§ RECORDS TO PROCESS:
----

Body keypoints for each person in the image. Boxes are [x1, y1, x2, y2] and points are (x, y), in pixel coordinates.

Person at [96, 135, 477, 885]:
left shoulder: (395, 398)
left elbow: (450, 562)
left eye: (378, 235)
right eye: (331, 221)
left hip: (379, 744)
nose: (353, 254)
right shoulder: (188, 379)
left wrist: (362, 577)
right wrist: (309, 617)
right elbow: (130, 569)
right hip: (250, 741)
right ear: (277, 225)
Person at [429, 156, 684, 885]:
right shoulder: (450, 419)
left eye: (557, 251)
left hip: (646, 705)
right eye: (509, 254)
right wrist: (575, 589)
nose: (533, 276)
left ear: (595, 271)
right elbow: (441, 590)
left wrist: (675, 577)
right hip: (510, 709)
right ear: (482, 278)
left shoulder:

----

§ THE TASK:
When transcribing the data, keep every line exactly as it is.

§ RESULT OF THE TASK:
Body keypoints for each person in the image. Boxes are [x1, y1, x2, y2] and points are (x, y), in pixel coordinates.

Person at [96, 135, 477, 885]:
left shoulder: (395, 398)
left elbow: (450, 562)
left eye: (378, 235)
right eye: (331, 221)
left hip: (379, 744)
nose: (353, 254)
right shoulder: (188, 379)
left wrist: (362, 577)
right wrist: (309, 617)
right elbow: (130, 569)
right hip: (250, 741)
right ear: (277, 225)
Person at [429, 156, 684, 885]:
right shoulder: (450, 419)
left eye: (557, 251)
left hip: (646, 705)
right eye: (509, 254)
right wrist: (575, 589)
nose: (533, 276)
left ear: (595, 271)
right elbow: (441, 590)
left wrist: (675, 577)
right hip: (510, 709)
right ear: (482, 278)
left shoulder:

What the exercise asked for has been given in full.